Showing posts with label Budaya Indonesia. Show all posts
Showing posts with label Budaya Indonesia. Show all posts

Wednesday, June 8, 2011

Asal Mula Blangkon


Blangkon adalah tutup kepala yang digunakan oleh kaum pria sebagai bagian dari pakaian tradisional jawa. Blangkon sebenarnya bentuk praktis dari iket yang merupakan tutup kepala yang dibuat dari batik. Tidak ada catatan sejarah yang dapat menjelaskan asal mula pria jawa memakai ikat kepala atau penutup kepala ini.

Pada masyarakat jawa jaman dahulu, memang ada satu cerita Legenda tentang Aji Soko. Dalam cerita ini, keberadaan iket kepala pun telah disebut, yaitu saat Aji Soko berhasil mengalahkan Dewata Cengkar, seorang raksasa penguasa tanah Jawa, hanya dengan menggelar sejenis sorban yang dapat menutup seluruh tanah Jawa. Padahal seperti kita ketahui, Aji Soko kemudian dikenal sebagai pencipta dan perumus permulaan tahun Jawa yang dimulai pada 1941 tahun yang lalu.

Ada sejumlah teori yang menyatakan bahwa pemakaian blangkon merupakan pengaruh dari budaya Hindu dan Islam yang diserap oleh orang Jawa. Menurut para ahli, orang Islam yang masuk ke Jawa terdiri dari dua etnis, yaitu keturuan Cina dari Daratan Tiongkok dan para pedagang Gujarat. Para pedagang Gujarat ini adalah orang keturunan Arab. Mereka selalu mengenakan sorban, yaitu kain panjang dan lebar yang diikatkan di kepala mereka. Sorban inilah yang menginspirasi orang jawa untuk memakai iket kepala seperti halnya orang keturunan Arab tersebut.

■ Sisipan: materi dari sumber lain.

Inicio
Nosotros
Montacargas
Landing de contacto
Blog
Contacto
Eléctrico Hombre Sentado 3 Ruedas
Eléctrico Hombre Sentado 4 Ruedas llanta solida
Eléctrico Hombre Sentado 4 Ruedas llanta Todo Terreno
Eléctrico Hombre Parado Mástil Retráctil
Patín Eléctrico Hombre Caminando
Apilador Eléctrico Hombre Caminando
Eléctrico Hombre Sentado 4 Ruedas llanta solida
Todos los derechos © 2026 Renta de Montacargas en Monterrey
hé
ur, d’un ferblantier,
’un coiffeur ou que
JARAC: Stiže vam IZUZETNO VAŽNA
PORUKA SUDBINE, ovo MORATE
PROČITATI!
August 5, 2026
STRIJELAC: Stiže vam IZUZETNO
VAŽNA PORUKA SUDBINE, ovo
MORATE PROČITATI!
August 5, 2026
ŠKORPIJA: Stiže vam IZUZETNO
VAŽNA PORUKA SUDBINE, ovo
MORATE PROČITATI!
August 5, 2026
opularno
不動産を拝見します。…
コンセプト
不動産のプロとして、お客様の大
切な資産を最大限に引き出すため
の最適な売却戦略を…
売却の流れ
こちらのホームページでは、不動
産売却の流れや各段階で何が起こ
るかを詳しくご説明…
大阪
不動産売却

Ada teori lain yang berasal dari para sesepuh yang mengatakan bahwa pada jaman dahulu, iket kepala tidaklah permanen seperti sorban yang senantiasa diikatkan pada kepala. Tetapi dengan adanya masa krisis ekonomi akibat perang, kain menjadi satu barang yang sulit didapat. Oleh sebab itu para petinggi keraton meminta seniman untuk menciptakan ikat kepala yang menggunakan separoh dari biasanya untuk efisiensi. Maka terciptalah bentuk penutup kepala yang permanen dengan kain yang lebih hemat yang disebut blangkon.

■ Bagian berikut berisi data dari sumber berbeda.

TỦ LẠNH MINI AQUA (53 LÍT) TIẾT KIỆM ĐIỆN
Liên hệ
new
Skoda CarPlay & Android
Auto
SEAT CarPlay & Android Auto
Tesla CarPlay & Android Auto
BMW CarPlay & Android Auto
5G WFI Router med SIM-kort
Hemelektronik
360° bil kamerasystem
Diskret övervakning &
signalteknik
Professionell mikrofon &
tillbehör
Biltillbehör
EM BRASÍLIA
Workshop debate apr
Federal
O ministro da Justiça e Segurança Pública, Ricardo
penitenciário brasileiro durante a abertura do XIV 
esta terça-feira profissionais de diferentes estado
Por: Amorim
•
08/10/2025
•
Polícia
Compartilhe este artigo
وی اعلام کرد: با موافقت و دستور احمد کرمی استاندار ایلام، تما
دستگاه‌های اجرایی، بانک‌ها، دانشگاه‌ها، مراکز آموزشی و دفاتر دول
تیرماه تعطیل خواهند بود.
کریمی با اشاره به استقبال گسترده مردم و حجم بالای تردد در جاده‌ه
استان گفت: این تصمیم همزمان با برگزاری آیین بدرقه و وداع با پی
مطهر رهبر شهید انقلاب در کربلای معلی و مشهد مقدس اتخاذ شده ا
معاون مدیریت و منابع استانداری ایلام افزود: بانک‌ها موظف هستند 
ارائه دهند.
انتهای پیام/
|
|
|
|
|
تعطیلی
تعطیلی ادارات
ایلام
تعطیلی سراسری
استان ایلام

Pada jaman dahulu, blangkon memang hanya dapat dibuat oleh para seniman ahli dengan pakem (aturan) yang baku. Semakin memenuhi pakem yang ditetapkan,  maka blangkon tersebut akan semakin tinggi nilainya. Seorang ahli kebudayaan bernama Becker pernah meneliti tata cara pembuatan blangkon ini. Ternyata pembuatan blangkon memerlukan satu keahlian yang disebut “virtuso skill”. Menurut nya: “That an object is useful, that it required virtuso skill to make –neither of these precludes it from also thought beatiful. Some craft generate from within their own tradition a feeling for beauty and with it appropriate aesthetic standards and common of taste”.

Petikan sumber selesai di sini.